The merit of this analysis is that it was designed to decrease the heterogeneity of examinations of remission in childhood-onset epilepsy, but heterogeneity remains because of the known strong associations between evidence of underlying brain disorder (i.e., structural or metabolic etiology) and decreased risk for remission (1, 10). This leads to an important question for future examinations of risk factors for remission. Do risk factors for complete remission (or remission generally) differ according to etiology of nonsyndromic epilepsy? This is explored briefly in the current paper during examination of the association between early seizure outcome and complete remission separately for those with underlying structural or metabolic etiology and those with unknown cause. Early seizure outcome is associated with remission when stratified by etiology, which is the same relationship observed in the combined etiologies. However, this may not be the case for all factors, such as status epilepticus, which was significant in unadjusted analysis but not in adjusted analysis, as well as for other risk factors examined that were not significant in unadjusted analysis that included all nonsyndromic epilepsy.

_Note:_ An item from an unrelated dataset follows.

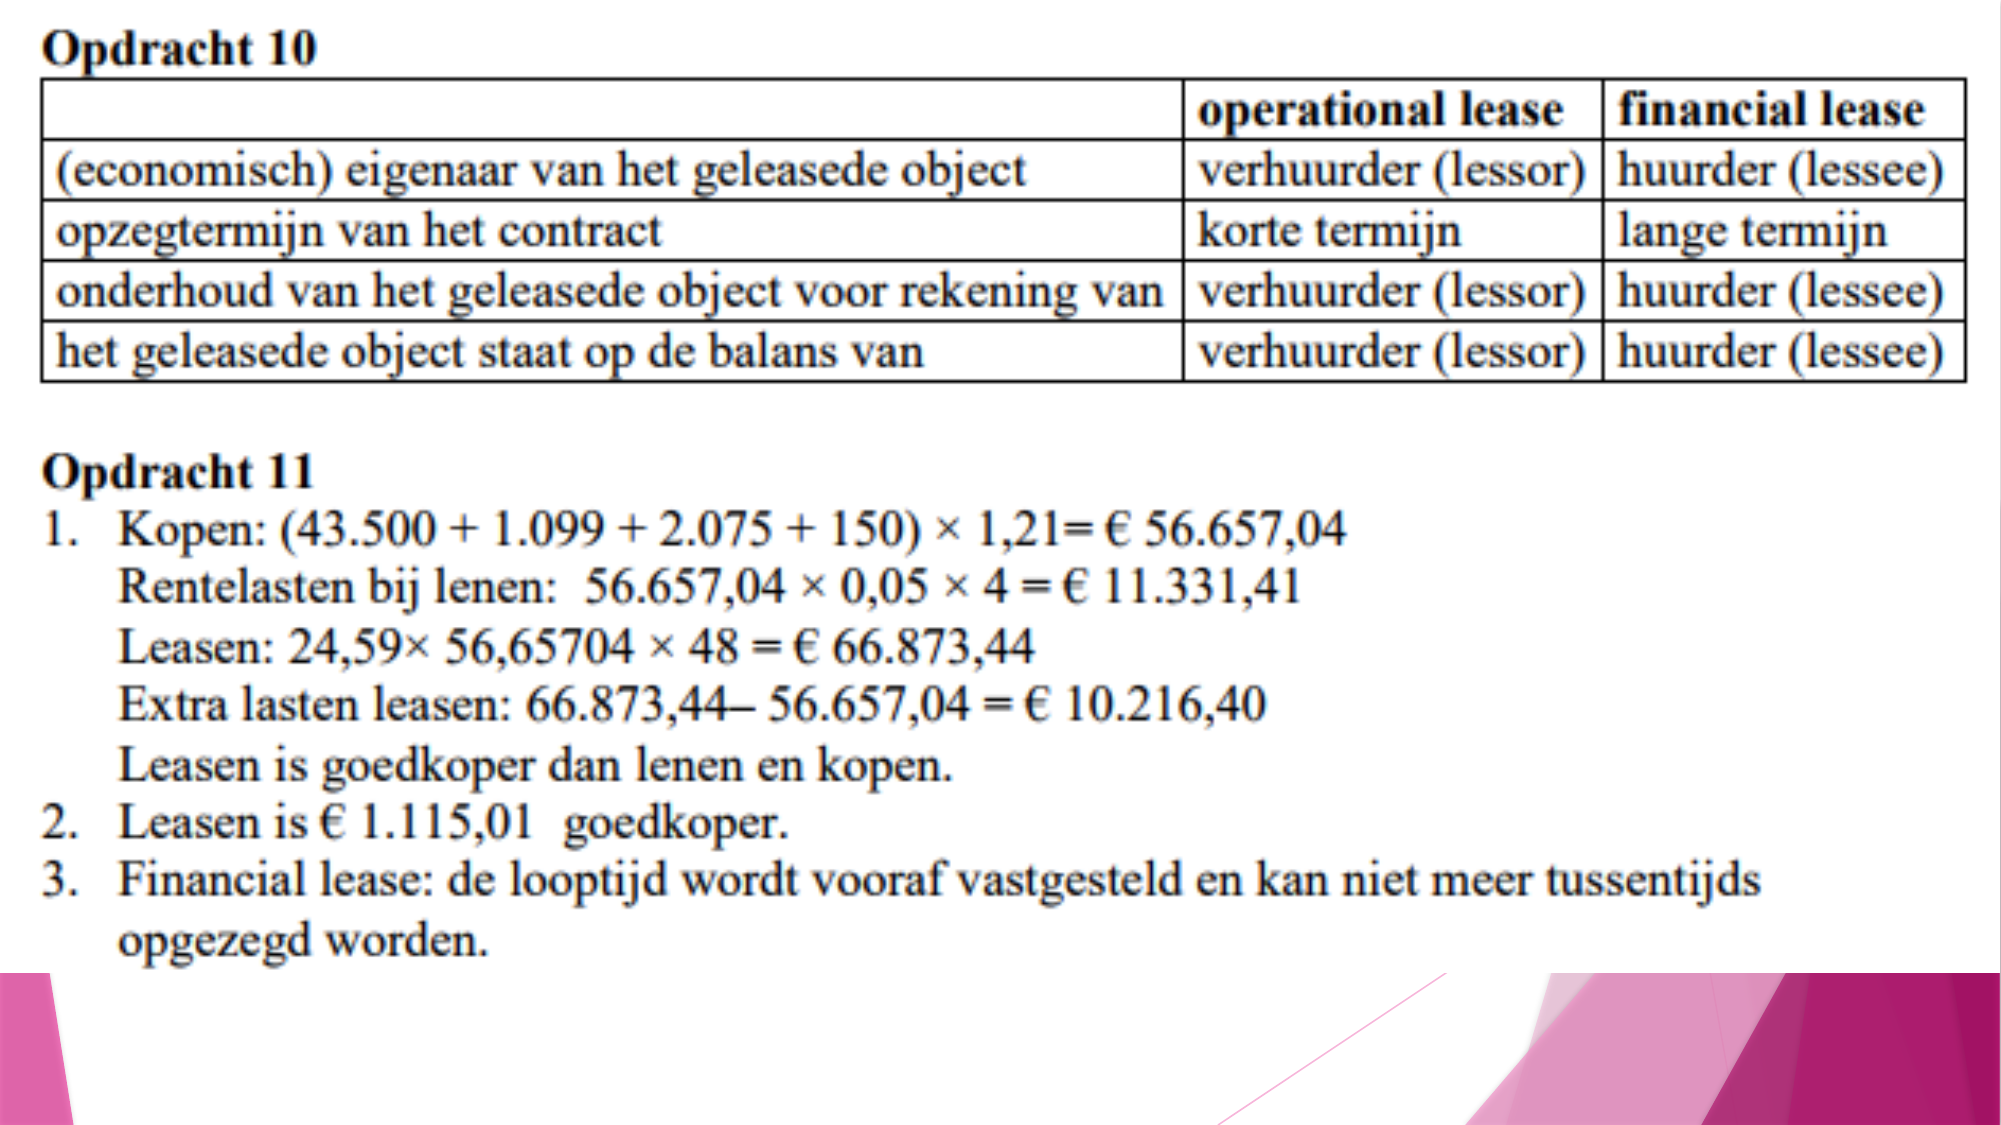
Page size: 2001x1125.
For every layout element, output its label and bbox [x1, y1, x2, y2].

In the end, parents and children want to know if seizures will cease for a long enough time to be considered practically cured. The same care that is taken to create as meaningfully homogeneous a cohort as possible for the identification of genetic etiology should be taken for examination of epilepsy outcome. Studying cohorts of epilepsy more homogeneous for their etiology, and perhaps etiology and seizure type, may improve the identification of predictors of complete remission and remission generally. Numbers in any one study may be too small, but there remains potential for combining cohorts and determining seizure type and etiology by consensus to move further in the direction anticipated by this analysis. It is useful for us as researchers and may lead to potential interventions, such as more early surgery. Moreover, it is crucial for people with epilepsy and their families, who deserve to understand the course of the disorder.